W sobotę Wisła pokonała Zawiszę Sulechów 3:0 (15:2, 15:10, 15:5). Mecz trwał zaledwie 50 minut, a zespołem zdecydowanie lepszym były krakowianki, które grały cały czas mocno skoncentrowane, gdyż tylko zwycięstwo gwarantowało im utrzymanie piątego miejsca w tabeli.

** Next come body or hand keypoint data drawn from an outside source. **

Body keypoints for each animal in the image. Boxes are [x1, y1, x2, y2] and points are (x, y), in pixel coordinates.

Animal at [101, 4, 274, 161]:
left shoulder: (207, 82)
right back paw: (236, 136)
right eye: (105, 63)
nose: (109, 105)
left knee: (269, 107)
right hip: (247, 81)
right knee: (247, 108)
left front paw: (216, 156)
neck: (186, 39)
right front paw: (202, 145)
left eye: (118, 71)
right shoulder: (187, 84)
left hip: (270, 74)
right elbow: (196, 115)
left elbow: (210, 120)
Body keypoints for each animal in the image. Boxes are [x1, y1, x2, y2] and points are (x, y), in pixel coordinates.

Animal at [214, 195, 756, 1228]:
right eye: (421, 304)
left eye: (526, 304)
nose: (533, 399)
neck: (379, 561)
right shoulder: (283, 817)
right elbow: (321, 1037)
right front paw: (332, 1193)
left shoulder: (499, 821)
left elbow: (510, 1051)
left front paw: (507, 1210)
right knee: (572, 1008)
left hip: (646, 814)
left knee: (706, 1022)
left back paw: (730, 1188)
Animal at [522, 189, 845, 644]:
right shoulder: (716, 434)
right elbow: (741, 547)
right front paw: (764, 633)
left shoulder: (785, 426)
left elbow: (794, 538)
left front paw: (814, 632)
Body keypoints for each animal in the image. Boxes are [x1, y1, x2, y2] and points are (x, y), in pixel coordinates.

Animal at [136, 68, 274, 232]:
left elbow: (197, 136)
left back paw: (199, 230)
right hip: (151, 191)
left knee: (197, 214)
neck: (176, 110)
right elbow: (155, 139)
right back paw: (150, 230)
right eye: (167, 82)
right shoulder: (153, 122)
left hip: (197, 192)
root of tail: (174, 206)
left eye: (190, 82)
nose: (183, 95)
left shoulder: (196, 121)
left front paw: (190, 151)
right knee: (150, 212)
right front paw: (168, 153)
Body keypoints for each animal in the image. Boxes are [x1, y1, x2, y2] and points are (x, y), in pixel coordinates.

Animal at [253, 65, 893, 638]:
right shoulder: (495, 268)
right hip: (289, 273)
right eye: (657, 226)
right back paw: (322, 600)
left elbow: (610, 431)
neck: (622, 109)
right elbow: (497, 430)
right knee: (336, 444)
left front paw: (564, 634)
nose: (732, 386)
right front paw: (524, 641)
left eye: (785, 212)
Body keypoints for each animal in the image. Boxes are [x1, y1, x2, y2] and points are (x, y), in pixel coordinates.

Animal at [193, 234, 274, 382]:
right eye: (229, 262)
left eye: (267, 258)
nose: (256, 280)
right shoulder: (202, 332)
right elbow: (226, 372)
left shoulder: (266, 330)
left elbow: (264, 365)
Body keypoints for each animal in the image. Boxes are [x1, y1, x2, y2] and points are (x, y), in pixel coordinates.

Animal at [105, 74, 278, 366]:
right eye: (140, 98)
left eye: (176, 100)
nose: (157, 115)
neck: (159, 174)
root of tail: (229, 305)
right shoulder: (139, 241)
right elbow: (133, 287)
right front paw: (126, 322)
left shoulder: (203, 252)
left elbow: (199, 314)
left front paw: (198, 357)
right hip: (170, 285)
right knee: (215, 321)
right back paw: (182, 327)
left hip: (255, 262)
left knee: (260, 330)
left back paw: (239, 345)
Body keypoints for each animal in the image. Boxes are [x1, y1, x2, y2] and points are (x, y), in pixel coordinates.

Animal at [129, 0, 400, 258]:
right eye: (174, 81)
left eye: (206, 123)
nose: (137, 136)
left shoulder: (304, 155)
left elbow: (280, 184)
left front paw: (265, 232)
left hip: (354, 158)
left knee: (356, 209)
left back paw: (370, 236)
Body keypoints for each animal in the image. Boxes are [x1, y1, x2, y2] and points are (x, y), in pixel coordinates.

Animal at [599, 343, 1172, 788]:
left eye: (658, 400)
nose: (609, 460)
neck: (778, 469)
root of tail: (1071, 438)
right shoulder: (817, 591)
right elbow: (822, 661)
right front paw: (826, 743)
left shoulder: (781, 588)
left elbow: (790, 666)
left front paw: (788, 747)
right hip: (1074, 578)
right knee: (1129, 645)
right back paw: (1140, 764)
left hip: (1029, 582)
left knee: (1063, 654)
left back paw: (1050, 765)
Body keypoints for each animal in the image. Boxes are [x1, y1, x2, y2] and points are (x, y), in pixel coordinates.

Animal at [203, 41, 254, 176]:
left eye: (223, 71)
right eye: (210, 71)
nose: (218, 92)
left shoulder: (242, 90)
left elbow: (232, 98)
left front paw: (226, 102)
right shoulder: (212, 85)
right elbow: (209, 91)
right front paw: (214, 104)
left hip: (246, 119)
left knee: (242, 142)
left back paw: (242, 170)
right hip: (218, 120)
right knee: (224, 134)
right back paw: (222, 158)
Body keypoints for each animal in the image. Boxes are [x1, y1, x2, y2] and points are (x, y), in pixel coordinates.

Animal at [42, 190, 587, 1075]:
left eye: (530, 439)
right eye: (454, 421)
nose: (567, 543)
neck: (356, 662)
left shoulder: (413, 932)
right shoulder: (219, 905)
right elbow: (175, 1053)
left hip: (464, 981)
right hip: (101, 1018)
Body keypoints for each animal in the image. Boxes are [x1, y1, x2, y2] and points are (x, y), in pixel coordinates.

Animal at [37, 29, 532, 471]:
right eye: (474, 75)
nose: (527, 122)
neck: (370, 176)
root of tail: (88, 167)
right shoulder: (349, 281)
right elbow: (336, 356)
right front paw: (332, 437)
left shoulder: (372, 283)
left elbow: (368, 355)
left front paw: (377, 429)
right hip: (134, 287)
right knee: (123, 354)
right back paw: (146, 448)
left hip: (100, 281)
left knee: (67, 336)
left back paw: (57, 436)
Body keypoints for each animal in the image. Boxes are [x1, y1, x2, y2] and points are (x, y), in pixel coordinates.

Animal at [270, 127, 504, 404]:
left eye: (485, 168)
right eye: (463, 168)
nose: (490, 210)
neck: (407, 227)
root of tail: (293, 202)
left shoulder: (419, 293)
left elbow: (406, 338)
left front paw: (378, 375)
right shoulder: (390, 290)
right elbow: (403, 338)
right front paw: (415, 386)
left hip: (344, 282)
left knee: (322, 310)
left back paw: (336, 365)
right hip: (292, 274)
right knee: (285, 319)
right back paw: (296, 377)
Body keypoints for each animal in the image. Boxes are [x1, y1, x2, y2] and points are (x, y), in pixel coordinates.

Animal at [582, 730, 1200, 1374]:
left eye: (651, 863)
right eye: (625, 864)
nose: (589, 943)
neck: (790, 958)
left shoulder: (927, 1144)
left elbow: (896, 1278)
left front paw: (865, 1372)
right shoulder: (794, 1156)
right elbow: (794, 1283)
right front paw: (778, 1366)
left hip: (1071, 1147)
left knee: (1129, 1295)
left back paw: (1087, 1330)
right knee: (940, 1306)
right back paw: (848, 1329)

Wczoraj w ostatnim spotkaniu w tym sezonie Wisła pokonała Spójnię Gdańsk 3:1 (15:3, 15:9, 15:17, 15:9). Mecz trwał blisko półtorej godziny, ale tylko końcówka trzeciego seta była emocjonująca. Krakowianki prowadziły już 14:9, i w tym momencie gdańszczanki przeszły dziwną metamorfozę. Zaczęły walczyć z olbrzymią ambicją, grały bezbłędnie w obronie, skutecznie atakowały i wygrały niespodziewanie 17:15. W pozostałych setach wiślaczki wyraźnie górowały nad rywalkami.
Wisła grała w składzie: Kisiel, Kucharczyk, Różańska, Krawczyk, Tylek, Buhl — Tatka, oraz D. Gawryluk, B. Gawryluk, Dulińska i Chrapek. T. G.